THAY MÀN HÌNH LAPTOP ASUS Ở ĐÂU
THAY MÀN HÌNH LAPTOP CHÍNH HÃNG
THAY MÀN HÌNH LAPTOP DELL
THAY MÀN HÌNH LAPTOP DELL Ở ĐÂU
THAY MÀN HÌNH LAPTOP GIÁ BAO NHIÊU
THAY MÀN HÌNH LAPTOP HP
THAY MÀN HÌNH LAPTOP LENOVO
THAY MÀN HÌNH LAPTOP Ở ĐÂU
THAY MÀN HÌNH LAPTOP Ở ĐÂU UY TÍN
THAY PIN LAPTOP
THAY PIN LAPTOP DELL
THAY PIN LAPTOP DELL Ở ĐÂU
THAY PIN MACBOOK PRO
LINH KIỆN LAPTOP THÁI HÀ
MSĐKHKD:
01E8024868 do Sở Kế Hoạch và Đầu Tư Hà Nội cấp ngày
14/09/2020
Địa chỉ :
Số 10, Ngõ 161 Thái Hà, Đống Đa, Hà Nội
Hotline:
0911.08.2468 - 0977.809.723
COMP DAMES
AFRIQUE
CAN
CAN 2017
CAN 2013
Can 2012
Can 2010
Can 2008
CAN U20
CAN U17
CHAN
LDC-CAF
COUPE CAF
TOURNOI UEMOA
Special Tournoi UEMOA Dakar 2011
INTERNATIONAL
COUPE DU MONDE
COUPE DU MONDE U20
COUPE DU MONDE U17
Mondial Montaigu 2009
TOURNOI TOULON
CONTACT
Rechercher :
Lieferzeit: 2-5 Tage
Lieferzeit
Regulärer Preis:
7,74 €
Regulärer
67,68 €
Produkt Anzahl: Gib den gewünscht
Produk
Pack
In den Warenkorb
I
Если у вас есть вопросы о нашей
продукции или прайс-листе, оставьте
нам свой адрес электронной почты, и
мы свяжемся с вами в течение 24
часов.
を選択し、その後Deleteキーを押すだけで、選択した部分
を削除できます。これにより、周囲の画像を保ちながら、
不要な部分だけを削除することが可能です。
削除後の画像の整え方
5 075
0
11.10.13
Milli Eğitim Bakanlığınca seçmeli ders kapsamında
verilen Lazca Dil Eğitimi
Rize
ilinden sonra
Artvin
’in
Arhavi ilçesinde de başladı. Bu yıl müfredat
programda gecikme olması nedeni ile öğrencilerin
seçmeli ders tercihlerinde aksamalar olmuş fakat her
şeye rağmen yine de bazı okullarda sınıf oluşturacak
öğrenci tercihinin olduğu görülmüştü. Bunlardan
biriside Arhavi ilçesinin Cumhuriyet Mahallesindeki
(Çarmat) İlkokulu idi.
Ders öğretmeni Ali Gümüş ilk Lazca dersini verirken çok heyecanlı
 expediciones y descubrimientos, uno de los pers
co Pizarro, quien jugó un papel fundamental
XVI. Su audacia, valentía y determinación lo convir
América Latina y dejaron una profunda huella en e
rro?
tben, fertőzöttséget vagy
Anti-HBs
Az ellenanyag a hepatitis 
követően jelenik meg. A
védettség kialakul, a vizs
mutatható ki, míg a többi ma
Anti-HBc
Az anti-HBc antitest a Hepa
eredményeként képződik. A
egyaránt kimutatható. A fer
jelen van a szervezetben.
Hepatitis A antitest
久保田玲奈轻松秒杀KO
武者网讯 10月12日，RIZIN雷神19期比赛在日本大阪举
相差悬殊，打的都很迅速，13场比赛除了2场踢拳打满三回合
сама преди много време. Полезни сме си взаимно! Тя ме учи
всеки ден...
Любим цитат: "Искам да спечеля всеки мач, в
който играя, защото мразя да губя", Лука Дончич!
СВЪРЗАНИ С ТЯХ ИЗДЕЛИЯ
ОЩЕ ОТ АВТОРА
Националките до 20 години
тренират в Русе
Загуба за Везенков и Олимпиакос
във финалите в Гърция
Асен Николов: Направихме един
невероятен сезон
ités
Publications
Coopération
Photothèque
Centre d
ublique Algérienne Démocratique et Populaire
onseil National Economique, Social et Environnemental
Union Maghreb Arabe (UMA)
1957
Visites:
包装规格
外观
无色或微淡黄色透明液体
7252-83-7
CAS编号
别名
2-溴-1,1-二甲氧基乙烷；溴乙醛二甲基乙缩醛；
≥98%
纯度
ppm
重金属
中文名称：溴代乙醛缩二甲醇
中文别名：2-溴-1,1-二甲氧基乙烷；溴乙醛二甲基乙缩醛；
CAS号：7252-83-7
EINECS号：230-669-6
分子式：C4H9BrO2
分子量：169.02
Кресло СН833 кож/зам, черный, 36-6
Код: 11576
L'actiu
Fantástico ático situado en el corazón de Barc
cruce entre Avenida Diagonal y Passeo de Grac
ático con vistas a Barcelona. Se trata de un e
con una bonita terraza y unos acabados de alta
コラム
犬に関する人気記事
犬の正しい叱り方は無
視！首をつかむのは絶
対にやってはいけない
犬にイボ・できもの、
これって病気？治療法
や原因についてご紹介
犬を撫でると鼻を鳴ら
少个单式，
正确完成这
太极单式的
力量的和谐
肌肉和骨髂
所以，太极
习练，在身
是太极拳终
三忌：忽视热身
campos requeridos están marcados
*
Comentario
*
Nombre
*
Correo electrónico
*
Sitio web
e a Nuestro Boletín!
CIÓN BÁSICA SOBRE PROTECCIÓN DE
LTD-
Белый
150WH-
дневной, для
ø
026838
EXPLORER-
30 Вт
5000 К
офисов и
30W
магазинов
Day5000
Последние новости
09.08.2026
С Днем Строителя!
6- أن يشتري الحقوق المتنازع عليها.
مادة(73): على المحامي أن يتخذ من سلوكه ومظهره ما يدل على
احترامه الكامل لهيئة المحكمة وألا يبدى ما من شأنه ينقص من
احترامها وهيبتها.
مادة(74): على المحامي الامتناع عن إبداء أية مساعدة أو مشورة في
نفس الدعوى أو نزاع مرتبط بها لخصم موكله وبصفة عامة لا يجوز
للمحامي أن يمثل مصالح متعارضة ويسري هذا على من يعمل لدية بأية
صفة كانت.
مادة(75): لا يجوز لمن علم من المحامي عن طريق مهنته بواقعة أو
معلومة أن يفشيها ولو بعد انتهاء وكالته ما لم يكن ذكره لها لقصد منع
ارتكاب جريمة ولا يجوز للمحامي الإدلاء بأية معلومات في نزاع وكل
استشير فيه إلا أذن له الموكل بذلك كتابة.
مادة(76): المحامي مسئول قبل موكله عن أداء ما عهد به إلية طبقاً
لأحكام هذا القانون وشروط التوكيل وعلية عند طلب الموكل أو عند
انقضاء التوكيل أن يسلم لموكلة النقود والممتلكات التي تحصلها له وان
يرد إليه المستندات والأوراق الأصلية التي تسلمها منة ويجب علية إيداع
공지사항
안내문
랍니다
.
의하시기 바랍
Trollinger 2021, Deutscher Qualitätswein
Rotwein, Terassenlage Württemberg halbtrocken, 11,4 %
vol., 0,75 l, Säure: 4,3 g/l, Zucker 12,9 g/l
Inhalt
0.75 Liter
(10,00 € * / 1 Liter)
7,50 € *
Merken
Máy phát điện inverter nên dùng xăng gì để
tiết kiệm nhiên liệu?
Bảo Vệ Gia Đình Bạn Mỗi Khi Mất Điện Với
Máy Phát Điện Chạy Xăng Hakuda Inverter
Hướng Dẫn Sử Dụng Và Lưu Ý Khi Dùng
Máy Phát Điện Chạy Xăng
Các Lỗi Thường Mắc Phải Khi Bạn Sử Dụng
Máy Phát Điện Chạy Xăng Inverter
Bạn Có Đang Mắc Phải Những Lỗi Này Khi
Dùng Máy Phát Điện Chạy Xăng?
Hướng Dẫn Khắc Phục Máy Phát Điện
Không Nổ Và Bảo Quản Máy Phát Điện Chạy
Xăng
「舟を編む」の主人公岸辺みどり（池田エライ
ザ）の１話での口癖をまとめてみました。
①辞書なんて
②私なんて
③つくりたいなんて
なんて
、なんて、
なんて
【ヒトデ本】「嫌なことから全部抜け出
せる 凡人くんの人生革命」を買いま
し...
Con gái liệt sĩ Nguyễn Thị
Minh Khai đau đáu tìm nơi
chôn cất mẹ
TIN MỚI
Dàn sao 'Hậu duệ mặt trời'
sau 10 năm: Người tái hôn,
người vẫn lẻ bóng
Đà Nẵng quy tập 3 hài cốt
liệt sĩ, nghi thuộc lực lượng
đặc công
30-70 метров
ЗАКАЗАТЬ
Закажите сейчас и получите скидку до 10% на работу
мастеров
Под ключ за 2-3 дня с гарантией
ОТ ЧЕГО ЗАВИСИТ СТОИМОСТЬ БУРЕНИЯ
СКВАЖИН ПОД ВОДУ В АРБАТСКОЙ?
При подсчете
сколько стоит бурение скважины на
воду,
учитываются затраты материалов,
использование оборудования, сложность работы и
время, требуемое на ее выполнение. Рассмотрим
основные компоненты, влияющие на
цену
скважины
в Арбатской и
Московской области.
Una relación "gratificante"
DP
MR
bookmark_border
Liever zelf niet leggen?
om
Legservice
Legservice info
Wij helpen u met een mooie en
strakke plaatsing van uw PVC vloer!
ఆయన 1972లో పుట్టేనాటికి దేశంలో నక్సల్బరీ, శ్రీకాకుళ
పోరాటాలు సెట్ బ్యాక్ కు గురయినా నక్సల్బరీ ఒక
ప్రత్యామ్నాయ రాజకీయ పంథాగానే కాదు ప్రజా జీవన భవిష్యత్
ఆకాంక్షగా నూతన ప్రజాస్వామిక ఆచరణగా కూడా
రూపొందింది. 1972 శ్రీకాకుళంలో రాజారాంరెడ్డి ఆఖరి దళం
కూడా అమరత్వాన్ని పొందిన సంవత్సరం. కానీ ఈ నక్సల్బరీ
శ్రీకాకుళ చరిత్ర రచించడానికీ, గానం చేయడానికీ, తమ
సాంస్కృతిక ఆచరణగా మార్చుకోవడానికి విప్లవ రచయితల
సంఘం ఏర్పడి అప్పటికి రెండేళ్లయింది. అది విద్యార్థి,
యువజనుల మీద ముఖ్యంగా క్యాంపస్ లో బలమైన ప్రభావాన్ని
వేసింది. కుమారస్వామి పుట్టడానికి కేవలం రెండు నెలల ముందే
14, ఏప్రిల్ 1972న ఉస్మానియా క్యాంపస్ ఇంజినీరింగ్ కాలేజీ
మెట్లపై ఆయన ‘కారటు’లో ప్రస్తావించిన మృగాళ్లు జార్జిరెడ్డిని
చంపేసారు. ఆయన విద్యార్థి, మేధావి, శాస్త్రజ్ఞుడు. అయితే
========
**ABOUT THIS EXERCISE:**
Check each line of the listing for "ático", and copy the ones that hold it.

**OUTPUT OF THE TASK:**
Fantástico ático situado en el corazón de Barc
ático con vistas a Barcelona. Se trata de un e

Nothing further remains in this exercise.